Deflation has made it harder for companies to grow profits. According to FactSet data covering 5,000 mainland-listed firms, corporate profit margins are at their lowest level since 2009. This includes traditional sectors such as steel, concrete, and consumer goods, as well as emerging sectors like electric vehicles and robotics. EV prices have fallen for about three years. A survey by the China Automobile Dealers Association found only 30% of auto dealers were profitable in the first half of 2025, with nearly three-quarters selling some models below cost. The humanoid robot industry, with over 150 companies, faces risks of overinvestment and excess competition.
Weak corporate performance directly pressures employment. In 2025, the surveyed urban unemployment rate averaged 5.2%, appearing stable. However, the average weekly working time for employees was 48.6 hours, near historic highs, suggesting job stability partly depends on longer hours rather than more jobs. This aligns with cautious consumption and rising precautionary savings.
Youth unemployment is even more concerning. According to Economic Observer, “employment” became one of 2025’s most emotionally charged public issues. The number of university graduates reached 12.22 million, a record high. Youth unemployment hovered between 16% and 18%, far above the overall rate. Risk-averse career choices increased. Applications for the national civil service exam in 2026 reached 3.718 million, exceeding postgraduate exam applicants for the first time in over a decade.
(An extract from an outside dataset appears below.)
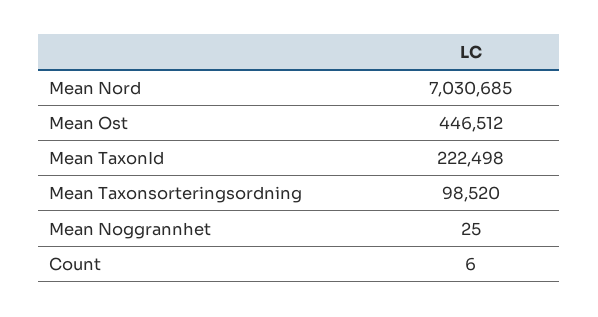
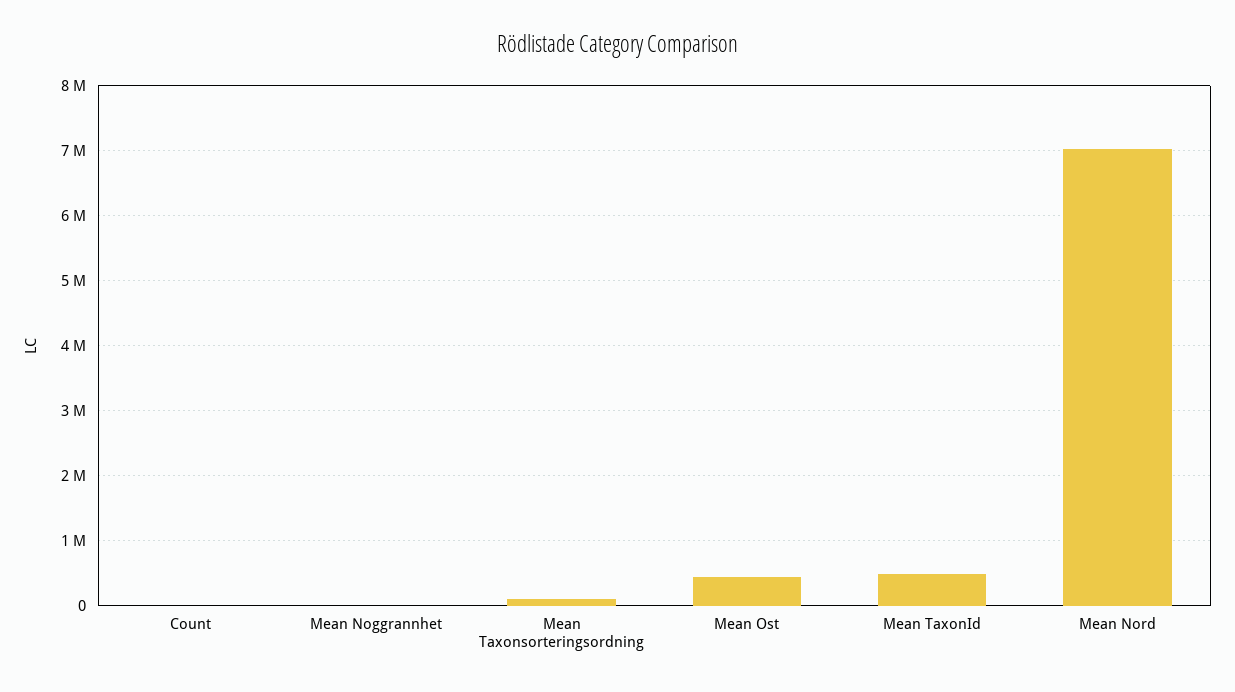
Mean TaxonId: 222498 -> 500000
Employment pressure reflects structural economic challenges: weak consumption, rising policy uncertainty, shrinking job absorption in traditional real estate sectors, and limited job creation in emerging AI and new energy industries, along with mismatches between talent training and market needs.
Demographics pose an even greater challenge. Births fell sharply from 9.54 million in 2024 to 7.92 million last year, the lowest birth rate since records began in 1949. Deaths rose from 10.93 million to 11.31 million. The natural population growth rate was negative 2.41 per thousand. China’s total fertility rate is estimated at 0.97–0.98, below 1, far from the 2.1 needed for population stability.
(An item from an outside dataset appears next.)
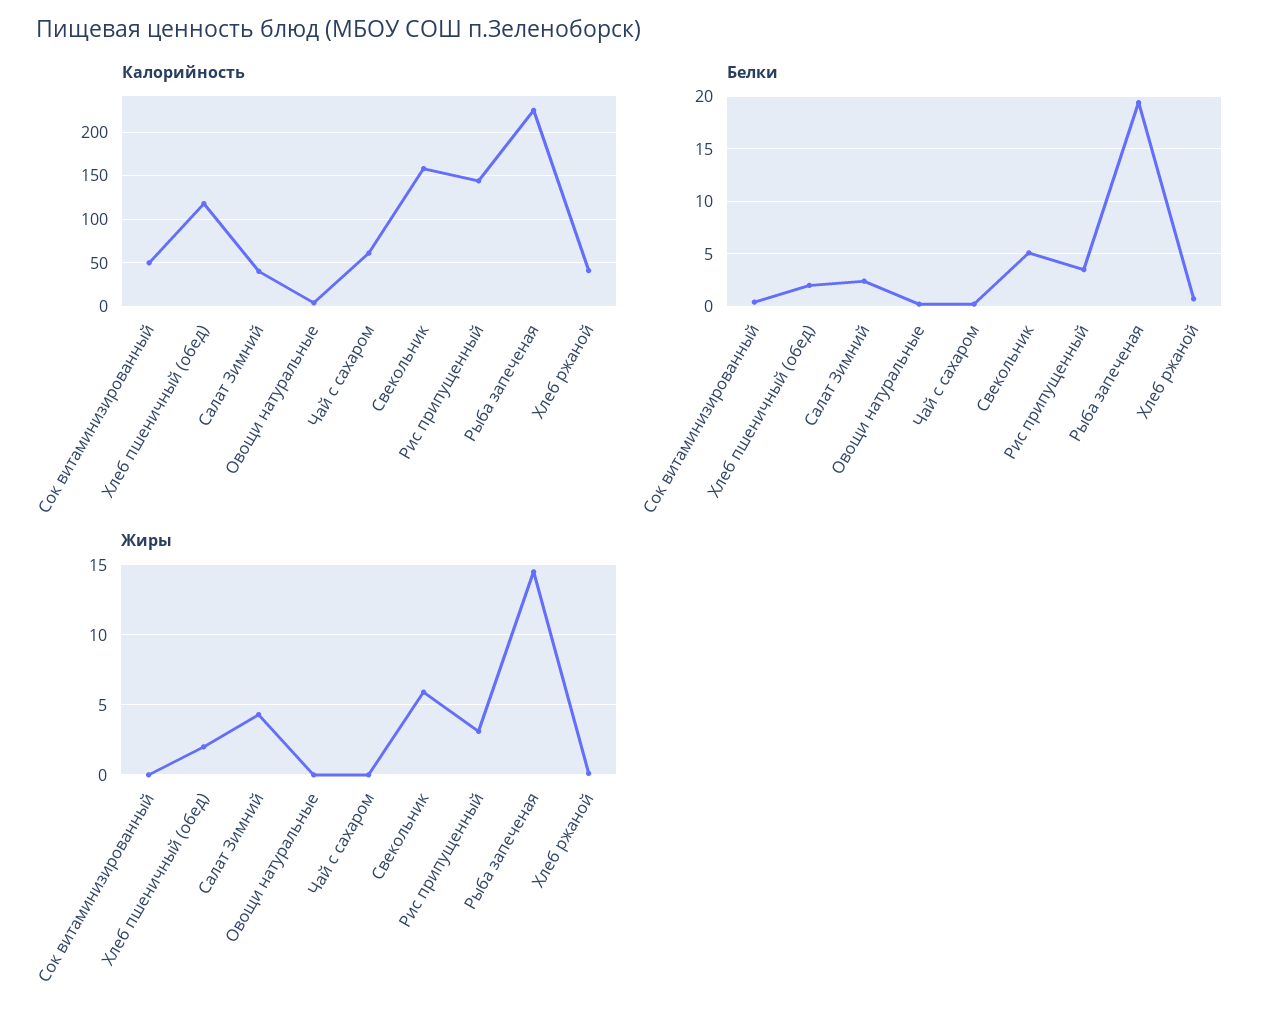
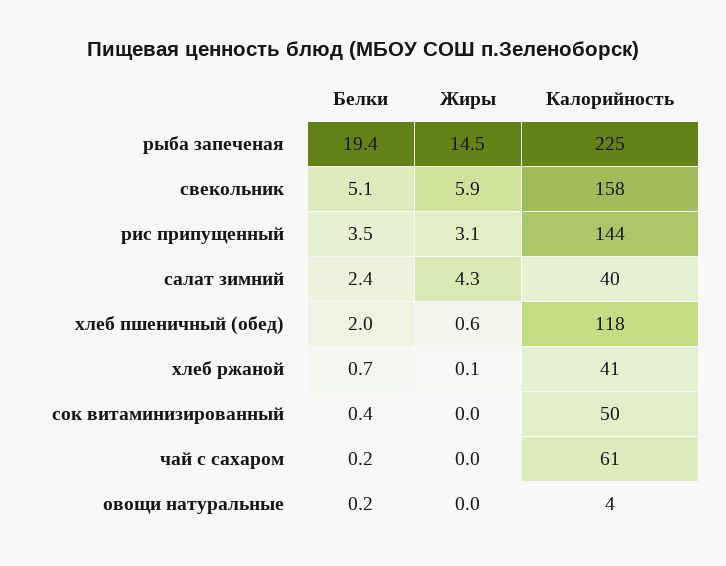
Жиры, Хлеб пшеничный (обед): 2 -> 0.6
The gap between stable official data and widespread public anxiety has become a focal point for both experts and citizens. Even local governments can no longer remain as composed as before.
As local “two sessions” meetings take place, provinces are announcing 2026 growth targets. Of more than 20 provinces that have released targets, 13 lowered them. This includes Zhejiang in the Yangtze River Delta and Guangdong in the Pearl River Delta. Zhejiang adjusted its 2026 target from 5.5% to a range of 5–5.5%, while Guangdong lowered its goal from 5% to 4.5–5%.
Citi economists currently expect China’s 2026 GDP growth target to fall between 4.5% and 5.0%. Lower local targets do not reflect changes in GDP measurement or greater policy pragmatism. Rather, they suggest that Beijing’s economic policy toolbox is running empty—many tools have been tried, and none have worked effectively.